Supplied records
— Begin —
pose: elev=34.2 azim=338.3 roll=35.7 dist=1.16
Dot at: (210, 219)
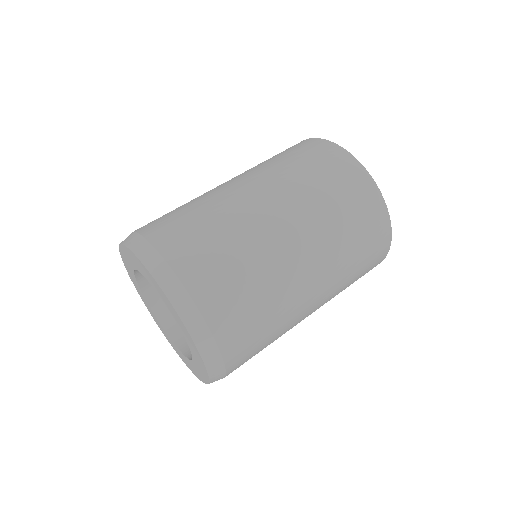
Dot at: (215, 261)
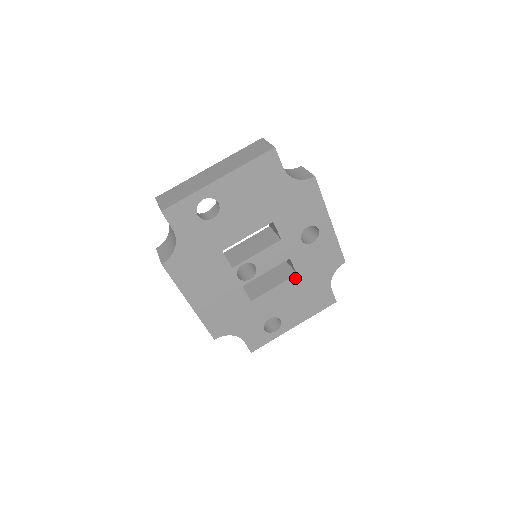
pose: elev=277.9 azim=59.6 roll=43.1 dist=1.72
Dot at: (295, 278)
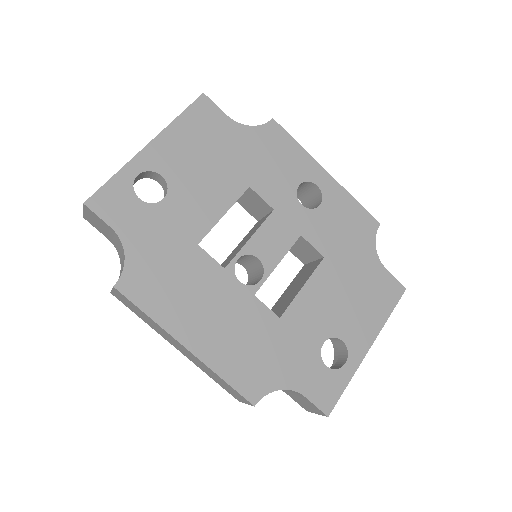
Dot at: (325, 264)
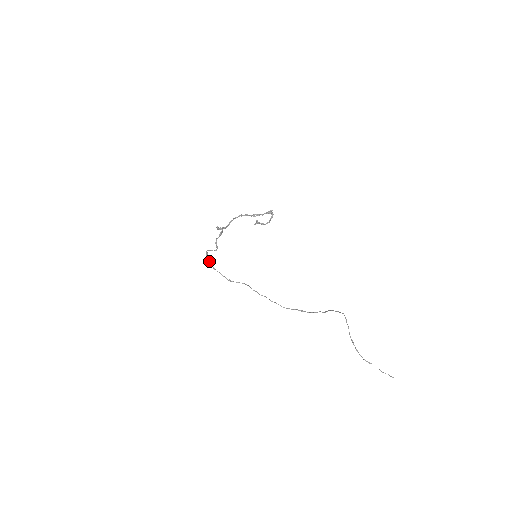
— End —
— Begin —
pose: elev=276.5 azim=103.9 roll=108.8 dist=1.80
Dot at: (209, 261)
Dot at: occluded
— End —
Exercise
Gather each line from the items above that contains the string "dist".

Completed task
pose: elev=34.2 azim=338.3 roll=35.7 dist=1.16
pose: elev=277.9 azim=59.6 roll=43.1 dist=1.72
pose: elev=276.5 azim=103.9 roll=108.8 dist=1.80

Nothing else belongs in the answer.